WhatsApp, daily huddles, phone triage, the incident command structure—they were all part of what Dr. Kalof and the laboratory team called “coordination in crisis.” With preparedness, the laboratory can use coordination in crisis and not only mitigate the effects of an attack but also, in her view, be ready for any acute or crisis-like situation.

It’s critical that AP labs understand the trends that make labs increasingly vulnerable to cyberattacks, Dr. Kalof says. “We’re so reliant on the EHR to transmit results. It was bizarre to be so advanced and automated and integrated in the EHR and we took for granted the ease of it. Without it, we reverted to practices from the 1990s.” When a chair at an academic institution in the Midwest mentioned to her that their AP lab had been down for two weeks from a cyberattack, she began to realize how many laboratories had experienced such an attack already but weren’t sharing their experience and their information. “I think their institutions discourage the conversation because of the sense that it would increase their vulnerability even more.” If the stigma of being a victim of a cyberattack is dwindling, that is all to the good, she believes, because willingness to share experiences will help other labs be ready to respond.

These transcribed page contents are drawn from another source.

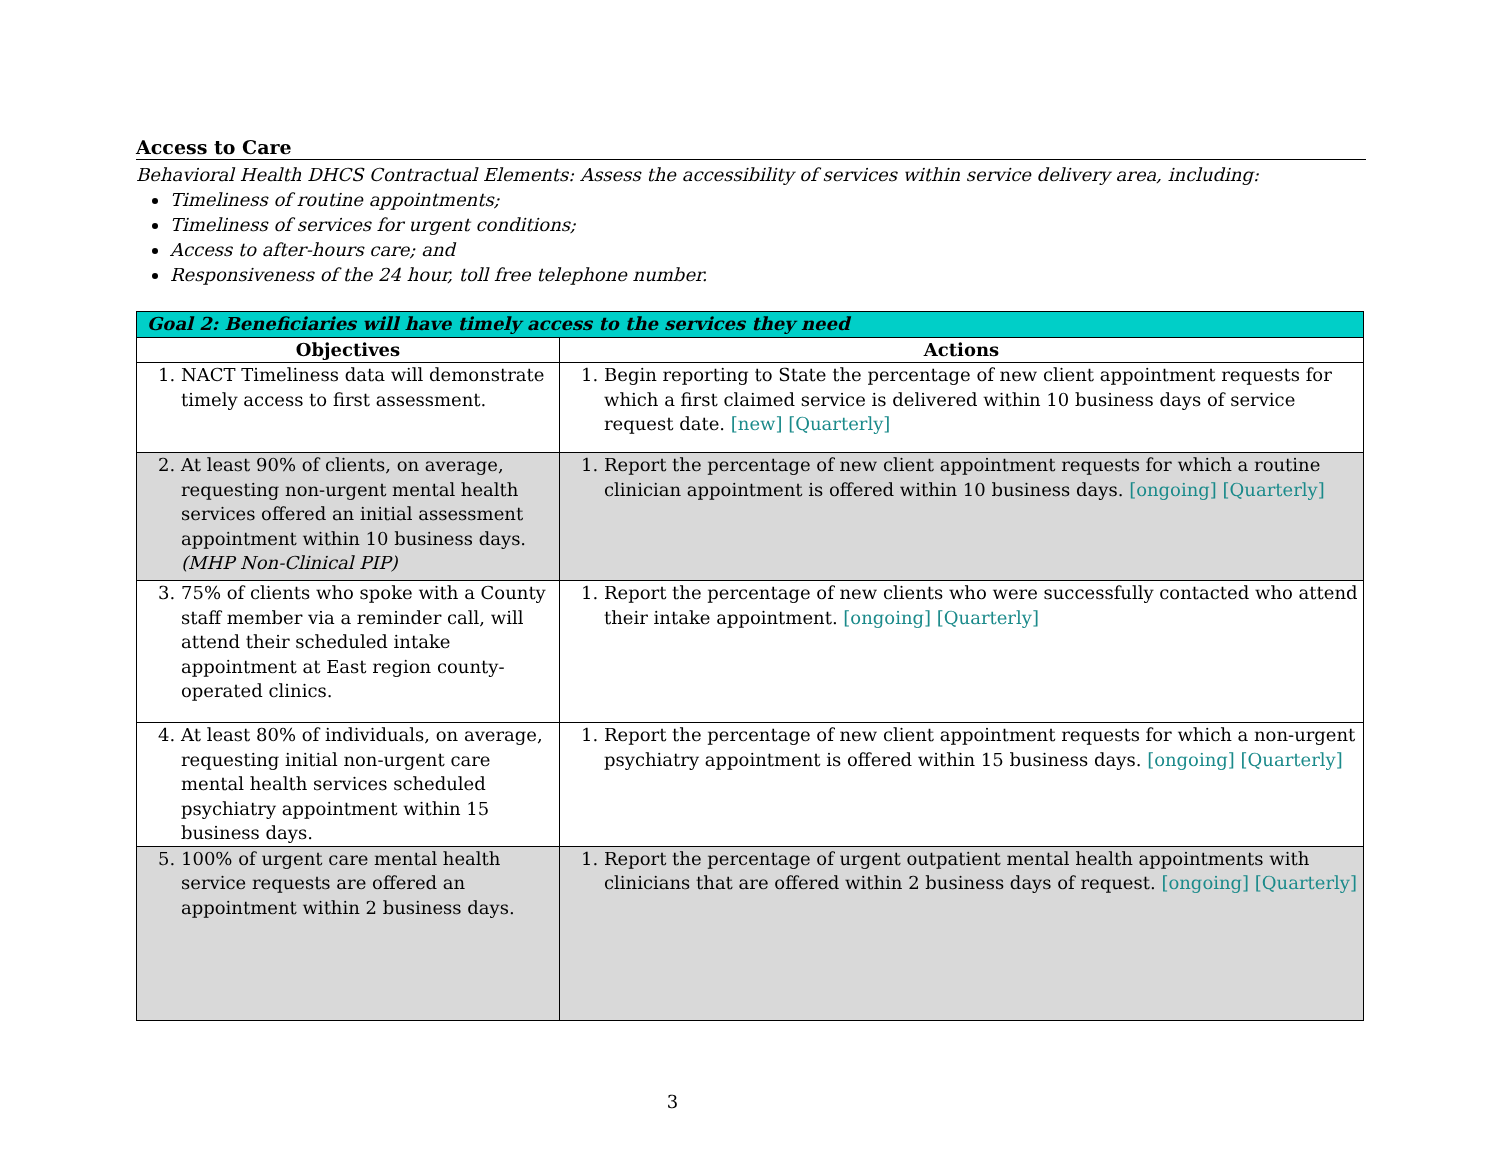Access to Care
Behavioral Health DHCS Contractual Elements: Assess the accessibility of services within service delivery area, including:
Timeliness of routine appointments;
Timeliness of services for urgent conditions;
Access to after-hours care; and
Responsiveness of the 24 hour, toll free telephone number.
| Goal 2: Beneficiaries will have timely access to the services they need | |
| --- | --- |
| Objectives | Actions |
| 1. NACT Timeliness data will demonstrate timely access to first assessment. | 1. Begin reporting to State the percentage of new client appointment requests for which a first claimed service is delivered within 10 business days of service request date. [new] [Quarterly] |
| 2. At least 90% of clients, on average, requesting non-urgent mental health services offered an initial assessment appointment within 10 business days. (MHP Non-Clinical PIP) | 1. Report the percentage of new client appointment requests for which a routine clinician appointment is offered within 10 business days. [ongoing] [Quarterly] |
| 3. 75% of clients who spoke with a County staff member via a reminder call, will attend their scheduled intake appointment at East region county-operated clinics. | 1. Report the percentage of new clients who were successfully contacted who attend their intake appointment. [ongoing] [Quarterly] |
| 4. At least 80% of individuals, on average, requesting initial non-urgent care mental health services scheduled psychiatry appointment within 15 business days. | 1. Report the percentage of new client appointment requests for which a non-urgent psychiatry appointment is offered within 15 business days. [ongoing] [Quarterly] |
| 5. 100% of urgent care mental health service requests are offered an appointment within 2 business days. | 1. Report the percentage of urgent outpatient mental health appointments with clinicians that are offered within 2 business days of request. [ongoing] [Quarterly] |
3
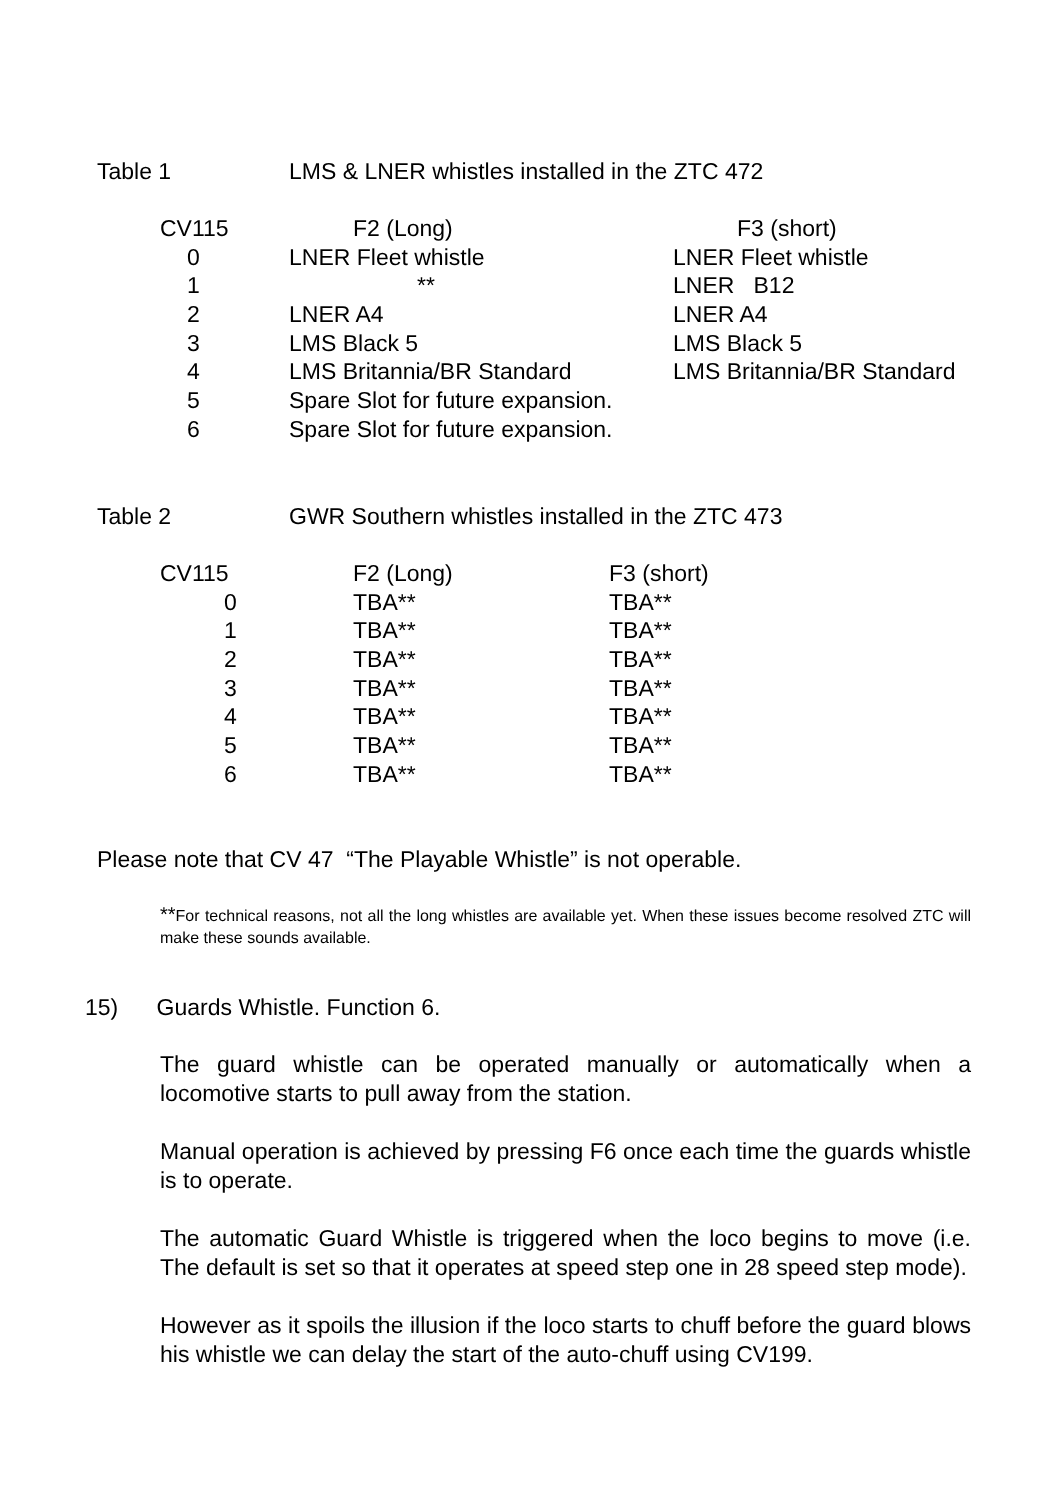Table 1 LMS & LNER whistles installed in the ZTC 472
| CV115 | F2 (Long) | F3 (short) |
| 0 | LNER Fleet whistle | LNER Fleet whistle |
| 1 | ** | LNER B12 |
| 2 | LNER A4 | LNER A4 |
| 3 | LMS Black 5 | LMS Black 5 |
| 4 | LMS Britannia/BR Standard | LMS Britannia/BR Standard |
| 5 | Spare Slot for future expansion. | |
| 6 | Spare Slot for future expansion. | |
Table 2 GWR Southern whistles installed in the ZTC 473
| CV115 | F2 (Long) | F3 (short) |
| 0 | TBA** | TBA** |
| 1 | TBA** | TBA** |
| 2 | TBA** | TBA** |
| 3 | TBA** | TBA** |
| 4 | TBA** | TBA** |
| 5 | TBA** | TBA** |
| 6 | TBA** | TBA** |
Please note that CV 47 “The Playable Whistle” is not operable.
**For technical reasons, not all the long whistles are available yet. When these issues become resolved ZTC will make these sounds available.
15) Guards Whistle. Function 6.
The guard whistle can be operated manually or automatically when a locomotive starts to pull away from the station.
Manual operation is achieved by pressing F6 once each time the guards whistle is to operate.
The automatic Guard Whistle is triggered when the loco begins to move (i.e. The default is set so that it operates at speed step one in 28 speed step mode).
However as it spoils the illusion if the loco starts to chuff before the guard blows his whistle we can delay the start of the auto-chuff using CV199.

The Downtime Manual that the UVMMC AP lab created has already come to the rescue of the AP lab at Scripps Health in San Diego, after a ransomware attack on May 1 took down Scripps’ EHR, website, and patient portal. “They read about us in CAP TODAY and called and said, ‘What do we do?’ It was awful what they were going through,” Dr. Stowman says. With the Downtime Manual, “I do think we significantly helped them through their situation.”

The cyberattack highlighted for Dr. Stowman that routine operations can mask the need for process improvement, especially in academic medicine, she notes, where “changes can occur at a snail’s pace.” During the attack, there was fast emergency action to reset processes, switch to paper, bring in substitute devices, and redeploy staff. It all showed how much can be accomplished when there is a crisis. Post-cyberattack, the virtual daily huddles became part of the new routine. “We started those to be on top of things and maintained them twice a day for a couple of months, then once a day. Now we’re down to once every other week, but we still do them with the same group of people and find them incredibly useful.” Ordinarily, “people tend to under-realize the capacity for change,” Dr. Stowman adds. Through its response to the cyberattack, “our lab saw the capacity for change and flexibility in workflow.”

Dr. Kalof, too, sees the positive effects of the cyberattack on the AP lab over the long term. “We struggled with communications structures and coordination of efforts before, and the incident command structure that ultimately ended up being developed has resulted in a whole different way that we’re looking at leadership.” 

UVMMC cytopathologist Nora K. Frisch, MD, medical director of surgical pathology quality assurance, will co-present with Andrew J. Goodwin, MD, professor of pathology and laboratory medicine at the University of Vermont Larner College of Medicine and UVMMC vice chair for quality and clinical affairs, in a Sept. 26 CAP21 session on “The Pathology of a Cyberattack: How Can Your Laboratory Be Prepared?”

Anne Paxton is a writer and attorney in Seattle.